## Exercise details
Repeat each of the entries below word for word.

Labeled region entries
■ ■ ■ ■ ■

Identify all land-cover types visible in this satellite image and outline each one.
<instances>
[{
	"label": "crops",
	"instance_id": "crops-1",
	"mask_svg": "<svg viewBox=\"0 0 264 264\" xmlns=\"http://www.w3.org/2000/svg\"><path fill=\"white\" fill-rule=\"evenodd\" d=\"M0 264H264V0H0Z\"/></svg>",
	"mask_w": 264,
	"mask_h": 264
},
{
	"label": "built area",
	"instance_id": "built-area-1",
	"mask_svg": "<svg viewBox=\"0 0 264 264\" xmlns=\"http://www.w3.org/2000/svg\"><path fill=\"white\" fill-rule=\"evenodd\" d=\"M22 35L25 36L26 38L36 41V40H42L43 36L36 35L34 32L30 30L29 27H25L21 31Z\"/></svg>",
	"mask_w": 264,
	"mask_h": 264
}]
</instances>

■ ■ ■ ■ ■

## Complete output
Identify all land-cover types visible in this satellite image and outline each one.
<instances>
[{
	"label": "crops",
	"instance_id": "crops-1",
	"mask_svg": "<svg viewBox=\"0 0 264 264\" xmlns=\"http://www.w3.org/2000/svg\"><path fill=\"white\" fill-rule=\"evenodd\" d=\"M0 264H264V0H0Z\"/></svg>",
	"mask_w": 264,
	"mask_h": 264
},
{
	"label": "built area",
	"instance_id": "built-area-1",
	"mask_svg": "<svg viewBox=\"0 0 264 264\" xmlns=\"http://www.w3.org/2000/svg\"><path fill=\"white\" fill-rule=\"evenodd\" d=\"M22 35L25 36L26 38L36 41V40H42L43 36L36 35L34 32L30 30L29 27H25L21 31Z\"/></svg>",
	"mask_w": 264,
	"mask_h": 264
}]
</instances>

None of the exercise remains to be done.